*Things to do*
(A) Summarize the text on women in South Sudan in two sentences.
(B) According to the text on women in South Sudan, when is the transitional unity government to be formed?
(C) Extract everything from "With the signing" down to "East African country." in the text on women in South Sudan.

*Excerpted text*
==*==

Acuil disclosed that ongoing economic hardship due to conflict has mostly affected women and girls depriving them of their rights to education and participation in economic activities and nation building.
“Inside the country women struggle with rising prices of essential basic commodities, making them more vulnerable, depressed and poorer,” she said.
With the signing of the revitalized peace agreement, people hope that the conflict will finally end and the permanent peace will allow the displaced people to return to their homes, said Acuil.
The South Sudan government and partners should create opportunities for women and girls to play active roles in building more inclusive system, efficient services and sustainable infrastructure, she added.
Several UN reports have blamed government soldiers and rebels of committing conflict- related sexual violence including rape, with over 2,000 cases reported in 2017 alone.
Funmi Balogun, UN women country representative, said the current peace deal will help more women participate in peace process, governance and development in the East African country.
The revitalized peace agreement provides some 35 percent representation for women in the transitional unity government which is to be formed in May 2019.
“It’s a very positive message that has come out of our peace agreement, and we want to make sure that it happens.The 35 percent for women is not just about having women sit in these positions but that women will bring different perspective to leadership,” she said.
“We did not ask for 35 percent (representation) just to give positions to some women, that’s what a lot of people think. There is nothing wrong in having positions for women,” said Balogun, adding the aim is to change the narrative of leadership.
South Sudan descended into civil war in late 2013, and the conflict has created one of the fastest growing refugee crises in the world.
The United Nations estimates that about four million South Sudanese have been displaced internally and externally.

==*==

*Extracted data*
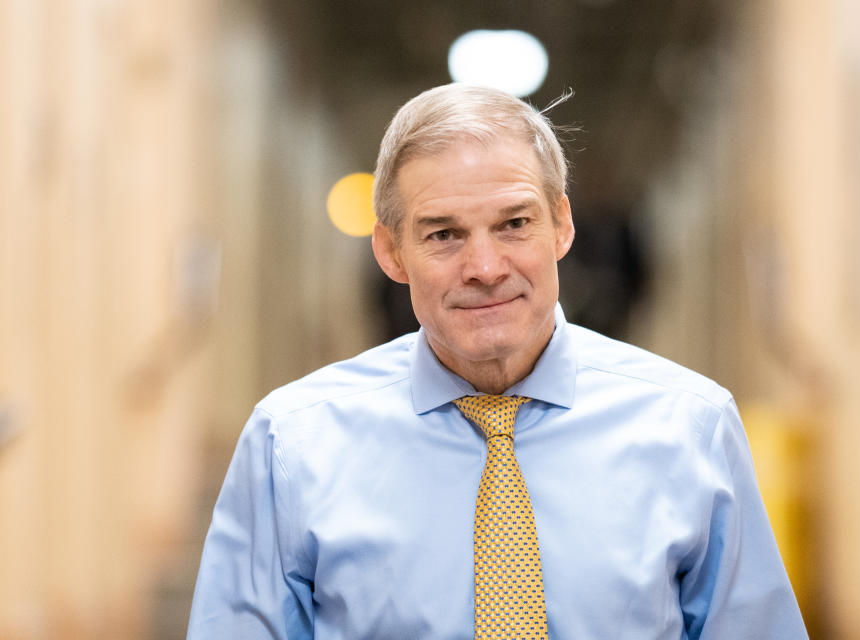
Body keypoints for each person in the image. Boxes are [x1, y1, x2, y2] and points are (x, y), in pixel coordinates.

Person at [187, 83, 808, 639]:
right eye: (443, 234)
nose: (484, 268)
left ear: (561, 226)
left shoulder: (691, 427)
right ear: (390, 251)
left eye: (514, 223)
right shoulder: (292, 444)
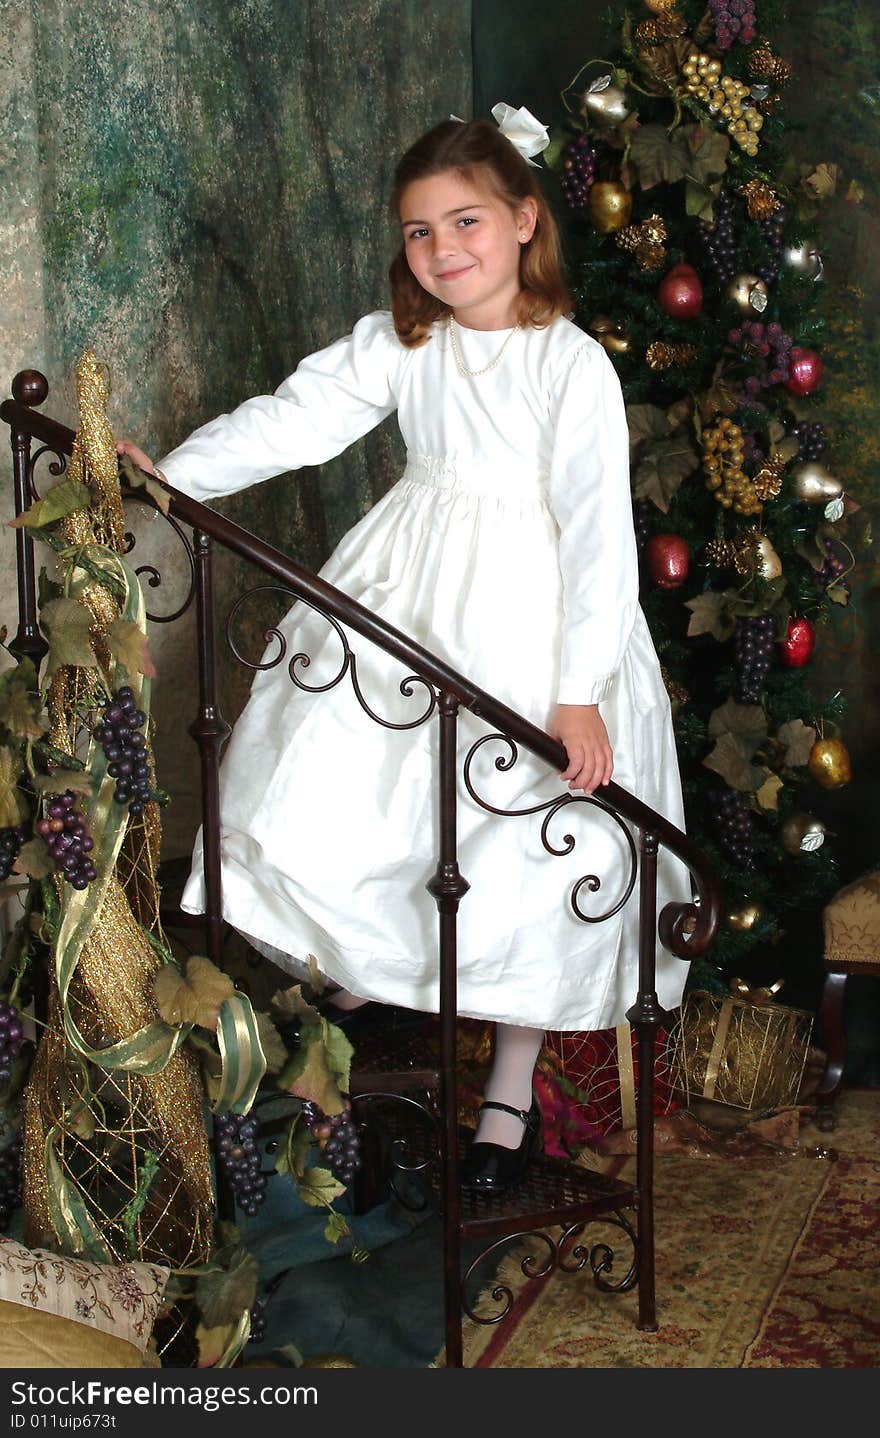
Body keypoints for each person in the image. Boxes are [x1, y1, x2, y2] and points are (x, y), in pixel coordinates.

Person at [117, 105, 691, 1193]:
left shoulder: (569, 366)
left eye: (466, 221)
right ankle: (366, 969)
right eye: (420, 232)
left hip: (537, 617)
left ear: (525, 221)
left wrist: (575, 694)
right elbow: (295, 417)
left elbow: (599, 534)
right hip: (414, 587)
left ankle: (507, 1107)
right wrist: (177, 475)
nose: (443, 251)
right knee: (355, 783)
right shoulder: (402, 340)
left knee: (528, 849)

==*==

*Answers by task*
(A) Conflict-driven economic hardship in South Sudan has mostly affected women and girls, depriving them of education and economic participation, while the civil war that began in late 2013 has displaced about four million people. The revitalized peace agreement offers hope for an end to the conflict and provides some 35 percent representation for women in the transitional unity government, which Funmi Balogun said will help more women take part in the peace process, governance and development.

(B) It is to be formed in May 2019.

(C)
With the signing of the revitalized peace agreement, people hope that the conflict will finally end and the permanent peace will allow the displaced people to return to their homes, said Acuil.
The South Sudan government and partners should create opportunities for women and girls to play active roles in building more inclusive system, efficient services and sustainable infrastructure, she added.
Several UN reports have blamed government soldiers and rebels of committing conflict- related sexual violence including rape, with over 2,000 cases reported in 2017 alone.
Funmi Balogun, UN women country representative, said the current peace deal will help more women participate in peace process, governance and development in the East African country.